UK & World News
Ukraine Forces Seize Rebel-Held City Hall
Ukrainian forces have withdrawn from Mariupol city hall after a night of heavy fighting saw them recapture the rebel-held building.
Ukraine's Channel 5 television said earlier that the National Guard had seized the building, forcing pro-Russian rebels on to the streets.
But, according to witnesses, the soldiers made no attempt to hold on to it and pulled out after smashing furniture and office equipment.
It comes as Russian President Vladimir Putin urged separatists in southeast Ukraine to postpone a May 11 referendum on autonomy.
Foreign Secretary William Hague, who is holding talks in Kiev with the country's leaders, had told Sky News the referendum was an attempt to "disrupt" the elections being held in Ukraine on May 25.
"This will not be a referendum organised on a basis that most of the population can take part in it, so this is really an attempt to disrupt the elections," he said.
"It's very important those elections go ahead (and) that we give international support to that.
"The people here have a right to choose their own government and their own president.

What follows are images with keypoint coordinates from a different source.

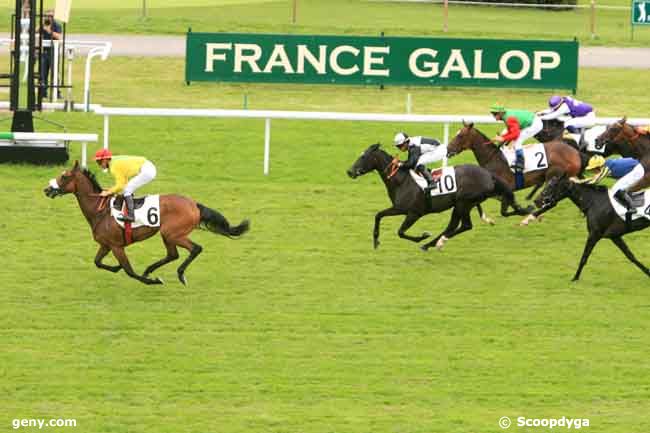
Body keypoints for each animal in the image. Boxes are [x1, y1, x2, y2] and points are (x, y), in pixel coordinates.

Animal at [41, 160, 248, 286]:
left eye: (64, 176)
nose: (47, 189)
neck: (100, 211)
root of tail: (194, 204)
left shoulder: (116, 246)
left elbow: (129, 271)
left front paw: (153, 281)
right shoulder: (106, 245)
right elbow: (98, 262)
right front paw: (116, 268)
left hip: (172, 233)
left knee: (195, 249)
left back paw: (179, 274)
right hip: (168, 235)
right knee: (173, 254)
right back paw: (150, 270)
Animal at [344, 143, 528, 250]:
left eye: (363, 156)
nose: (350, 172)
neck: (401, 180)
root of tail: (489, 175)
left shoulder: (413, 212)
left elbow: (401, 232)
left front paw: (423, 236)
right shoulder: (399, 208)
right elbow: (378, 215)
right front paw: (376, 241)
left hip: (463, 203)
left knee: (461, 225)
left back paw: (431, 243)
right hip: (462, 205)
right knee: (459, 226)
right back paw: (433, 244)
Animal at [446, 120, 588, 223]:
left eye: (460, 135)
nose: (448, 149)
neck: (494, 158)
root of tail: (575, 152)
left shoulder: (506, 189)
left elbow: (504, 211)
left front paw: (527, 210)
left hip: (554, 177)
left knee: (551, 201)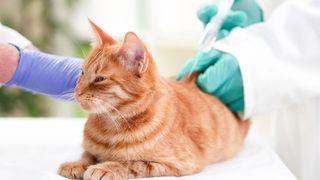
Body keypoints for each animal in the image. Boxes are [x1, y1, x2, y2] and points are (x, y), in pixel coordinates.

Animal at [58, 19, 250, 180]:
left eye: (100, 79)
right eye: (82, 72)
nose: (77, 92)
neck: (110, 127)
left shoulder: (180, 163)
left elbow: (132, 163)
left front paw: (106, 167)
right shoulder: (90, 149)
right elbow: (88, 154)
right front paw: (77, 164)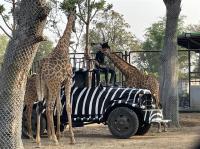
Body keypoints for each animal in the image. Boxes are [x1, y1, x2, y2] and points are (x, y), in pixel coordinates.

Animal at [35, 12, 76, 146]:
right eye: (76, 18)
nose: (74, 28)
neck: (64, 47)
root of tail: (41, 69)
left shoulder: (59, 84)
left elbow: (59, 107)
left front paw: (58, 134)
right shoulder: (68, 81)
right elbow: (68, 107)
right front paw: (72, 138)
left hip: (45, 87)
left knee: (41, 107)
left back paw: (41, 140)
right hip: (52, 86)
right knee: (48, 107)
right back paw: (53, 140)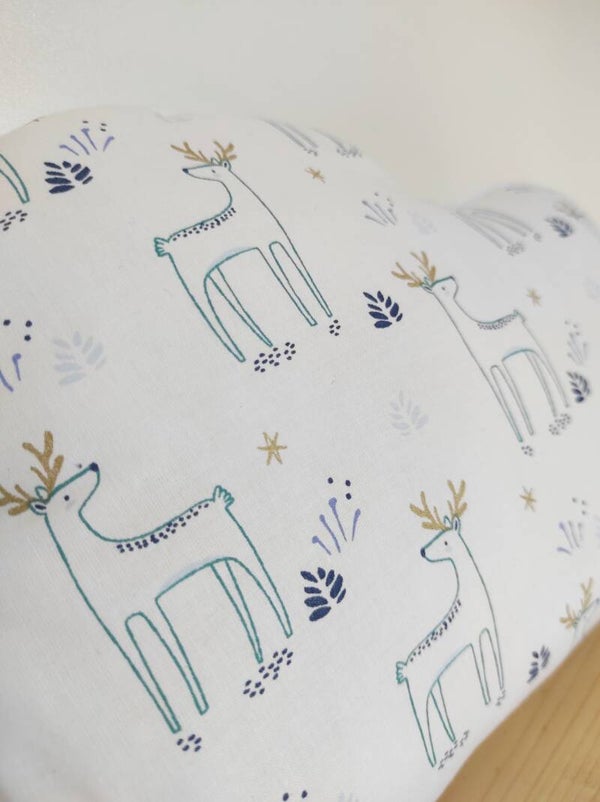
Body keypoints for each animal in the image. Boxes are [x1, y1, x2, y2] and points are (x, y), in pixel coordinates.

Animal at [0, 432, 293, 734]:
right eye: (66, 495)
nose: (93, 466)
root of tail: (217, 501)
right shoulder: (118, 624)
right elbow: (145, 668)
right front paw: (177, 721)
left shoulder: (149, 602)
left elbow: (173, 649)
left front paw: (200, 705)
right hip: (219, 563)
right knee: (238, 596)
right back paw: (261, 654)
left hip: (239, 547)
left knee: (262, 580)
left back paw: (284, 633)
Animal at [153, 140, 332, 363]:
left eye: (213, 169)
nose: (186, 170)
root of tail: (166, 247)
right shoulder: (263, 245)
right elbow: (284, 279)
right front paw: (312, 319)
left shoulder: (280, 238)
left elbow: (301, 269)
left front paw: (326, 313)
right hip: (191, 279)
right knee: (211, 317)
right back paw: (245, 355)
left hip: (212, 274)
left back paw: (265, 345)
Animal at [393, 251, 568, 442]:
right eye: (443, 288)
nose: (452, 277)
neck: (473, 329)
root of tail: (517, 315)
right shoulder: (487, 366)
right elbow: (501, 394)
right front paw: (523, 432)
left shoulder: (497, 361)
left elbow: (512, 390)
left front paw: (527, 432)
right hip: (524, 350)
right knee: (537, 368)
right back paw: (555, 409)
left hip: (532, 344)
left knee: (547, 365)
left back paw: (563, 403)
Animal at [395, 480, 503, 767]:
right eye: (436, 539)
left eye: (444, 539)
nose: (422, 551)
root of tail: (405, 669)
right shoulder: (474, 637)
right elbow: (482, 666)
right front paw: (489, 698)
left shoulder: (488, 626)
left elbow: (495, 657)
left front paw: (499, 690)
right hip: (418, 692)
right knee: (424, 724)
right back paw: (438, 759)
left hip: (433, 686)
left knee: (438, 713)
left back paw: (453, 741)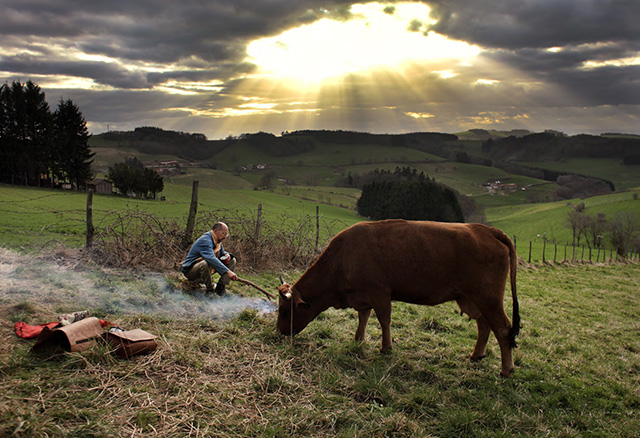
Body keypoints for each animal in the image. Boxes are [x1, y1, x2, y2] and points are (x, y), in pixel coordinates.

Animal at [278, 219, 524, 376]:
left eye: (285, 310)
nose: (280, 331)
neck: (343, 258)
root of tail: (487, 231)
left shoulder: (380, 293)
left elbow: (384, 320)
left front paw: (386, 348)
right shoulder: (363, 296)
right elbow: (363, 318)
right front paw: (358, 339)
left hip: (489, 299)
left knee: (503, 329)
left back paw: (506, 369)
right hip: (474, 299)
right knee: (485, 325)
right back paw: (476, 355)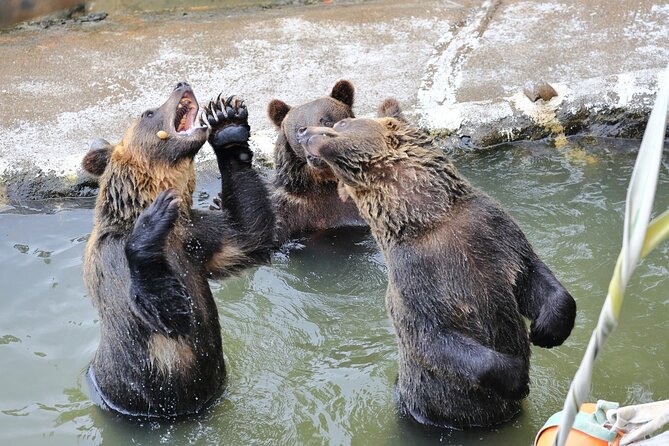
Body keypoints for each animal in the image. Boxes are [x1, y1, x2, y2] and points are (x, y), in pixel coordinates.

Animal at [81, 82, 275, 417]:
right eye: (148, 112)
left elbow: (247, 235)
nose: (180, 84)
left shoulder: (197, 237)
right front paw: (151, 222)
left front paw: (227, 123)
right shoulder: (113, 260)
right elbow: (165, 312)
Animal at [296, 98, 577, 428]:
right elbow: (432, 339)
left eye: (339, 123)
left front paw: (546, 330)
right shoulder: (415, 277)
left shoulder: (492, 232)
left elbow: (531, 273)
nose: (303, 132)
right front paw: (518, 377)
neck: (429, 217)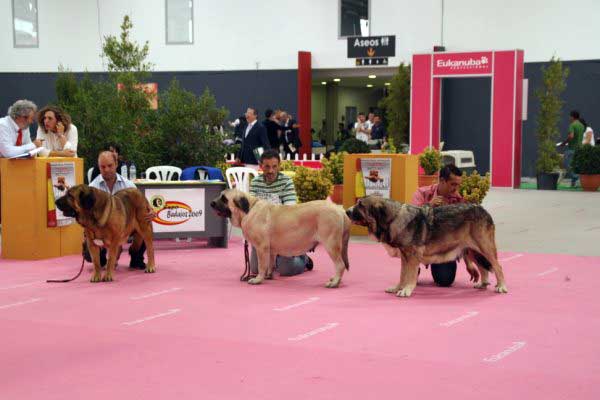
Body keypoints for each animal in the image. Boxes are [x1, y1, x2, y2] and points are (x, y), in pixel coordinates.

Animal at [211, 188, 352, 288]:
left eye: (224, 199)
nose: (211, 203)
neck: (248, 210)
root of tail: (340, 210)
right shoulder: (270, 250)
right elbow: (270, 263)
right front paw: (268, 276)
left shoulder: (262, 248)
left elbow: (262, 265)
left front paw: (258, 279)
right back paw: (335, 279)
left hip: (331, 245)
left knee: (340, 265)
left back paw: (334, 283)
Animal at [344, 195, 508, 298]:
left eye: (361, 205)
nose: (346, 211)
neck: (394, 218)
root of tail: (483, 209)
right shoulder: (405, 257)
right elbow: (402, 275)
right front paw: (398, 287)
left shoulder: (412, 256)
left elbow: (409, 275)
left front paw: (406, 290)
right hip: (472, 250)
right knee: (483, 267)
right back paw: (483, 284)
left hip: (485, 247)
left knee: (498, 266)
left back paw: (501, 286)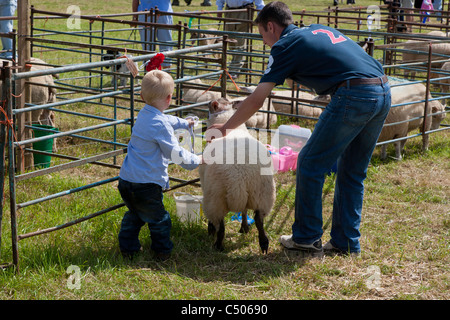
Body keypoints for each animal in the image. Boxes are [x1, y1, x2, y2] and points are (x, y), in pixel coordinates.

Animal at [201, 97, 278, 252]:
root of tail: (238, 178)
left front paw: (211, 230)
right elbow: (244, 211)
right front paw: (244, 227)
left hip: (215, 199)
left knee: (221, 227)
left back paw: (217, 245)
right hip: (263, 195)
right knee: (259, 220)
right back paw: (263, 242)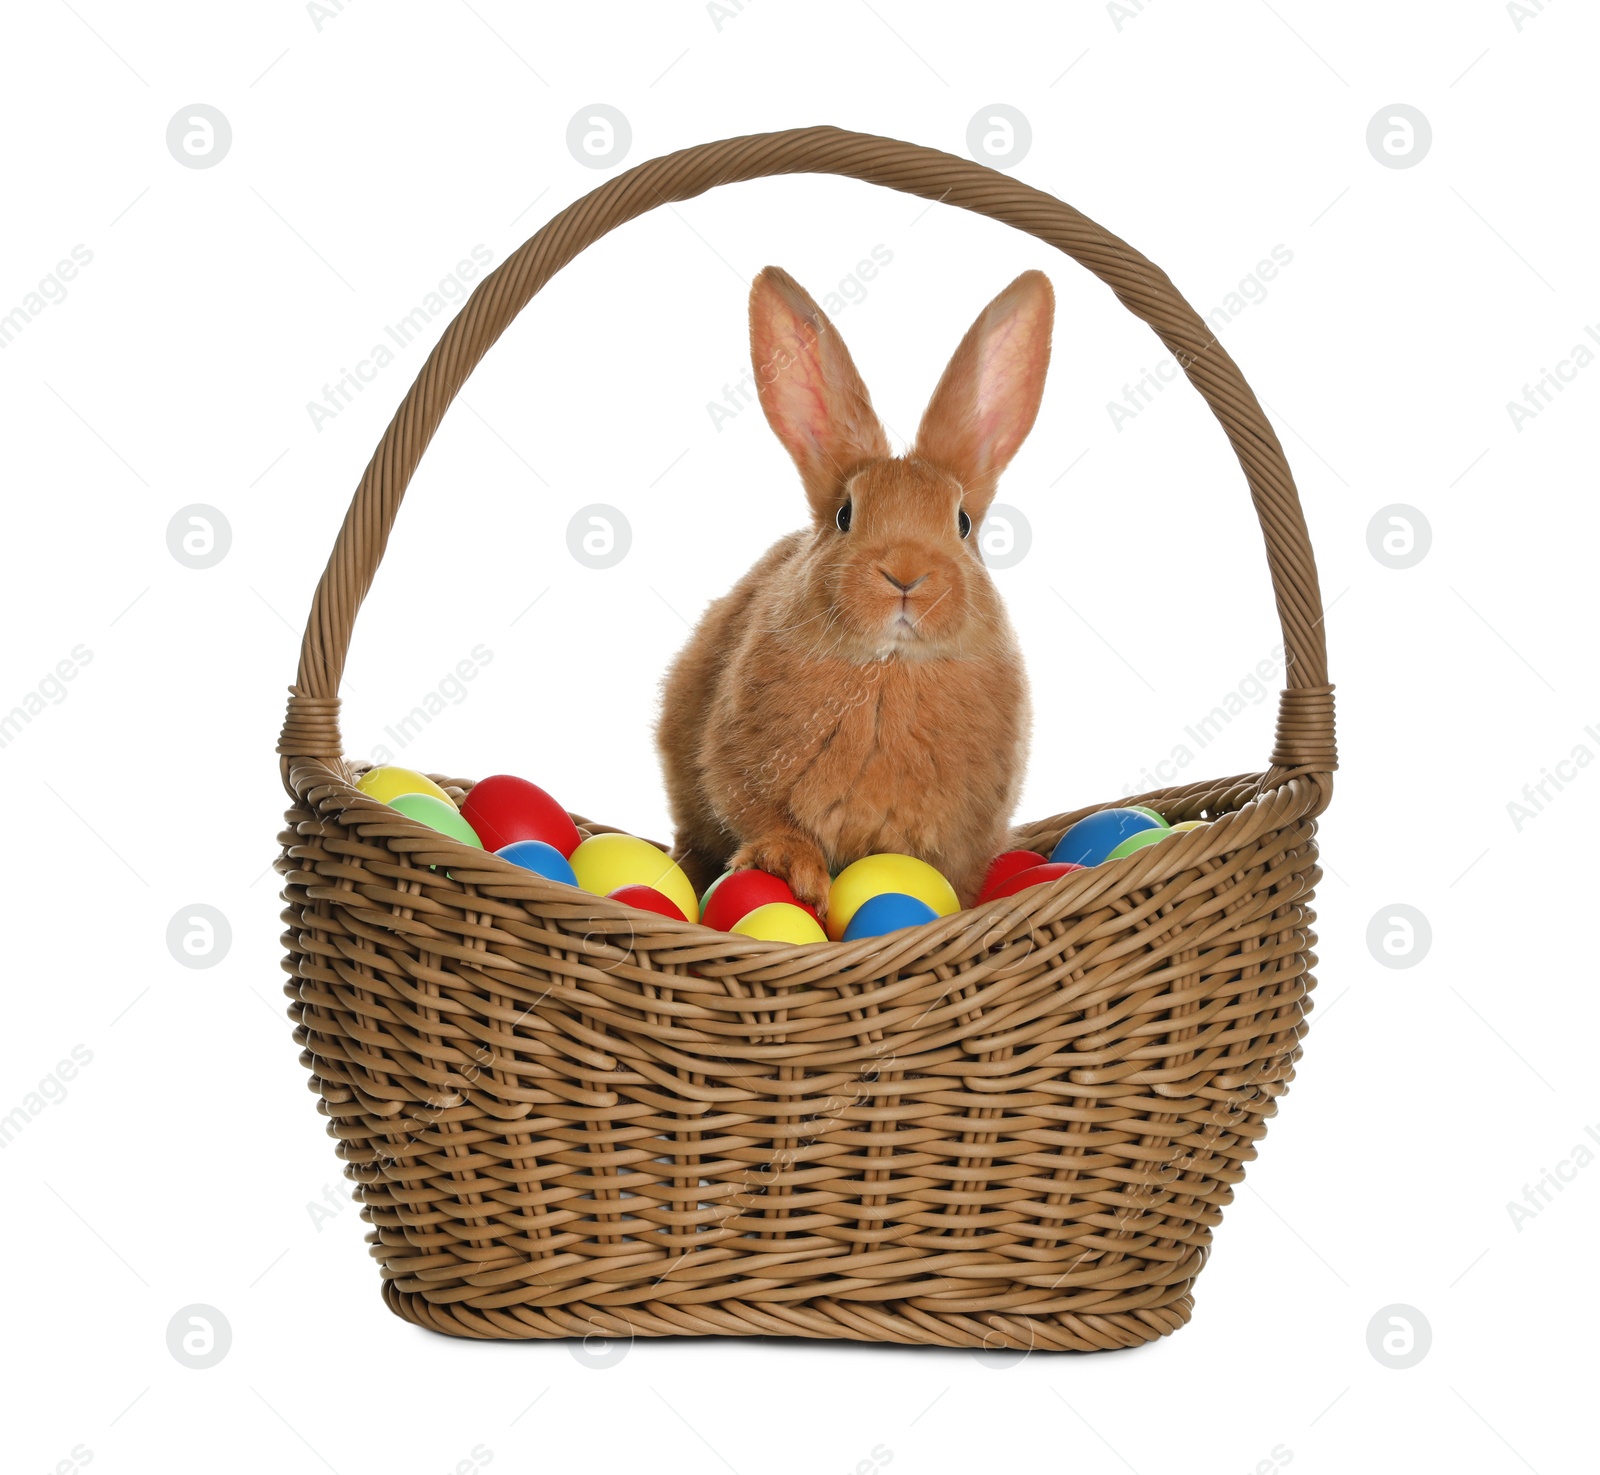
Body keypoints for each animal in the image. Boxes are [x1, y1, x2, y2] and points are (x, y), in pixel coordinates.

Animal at [656, 259, 1056, 915]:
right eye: (845, 514)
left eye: (962, 523)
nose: (905, 574)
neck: (888, 669)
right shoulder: (738, 778)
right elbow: (768, 822)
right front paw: (793, 872)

"This should be a successful democracy, and our interest is in it being a democracy where they make their own choices."
Separatists in Ukraine's eastern Donetsk region told the Reuters news agency they would consider Mr Putin's request at a meeting on Thursday.
US Secretary of State John Kerry had claimed the referendum this weekend was a fresh bid by Moscow to annex more territory.
"This is really the Crimea playbook all over again, and no civilised nation is going to recognise the results of such a bogus effort," he said.
"We flatly reject this illegal effort to further divide Ukraine."
Nato's top military commander has said it may deploy troops permanently in parts of Eastern Europe due to the increased tensions between Russia and Ukraine.
US Air Force General Philip Breedlove said: "I think this is something we will have to consider and we will tee this up for discussion through the leaderships of our nations to see where that leads.
"We need to look at our responsiveness, our readiness and then our positioning of forces to be able to address this new paradigm that we have seen demonstrated in Crimea and now on the eastern border of Ukraine."
Nato currently has a number of short-term army, air force and naval rotations in Eastern Europe until the end of this year.
Russian President Vladimir Putin has 40,000 troops on the border with Ukraine but has so far held off ordering an invasion to "protect" the Russian-speaking population.
In a financial boost, Ukraine's central bank says it has received aid worth $3.19bn from the International Monetary Fund - the first instalment of an overall IMF package of $17bn.
Kiev is expected to use the money to pay an outstanding debt to Russia's state-owned gas firm Gazprom, which has threatened to turn off the taps if it does not receive pre-payments this month.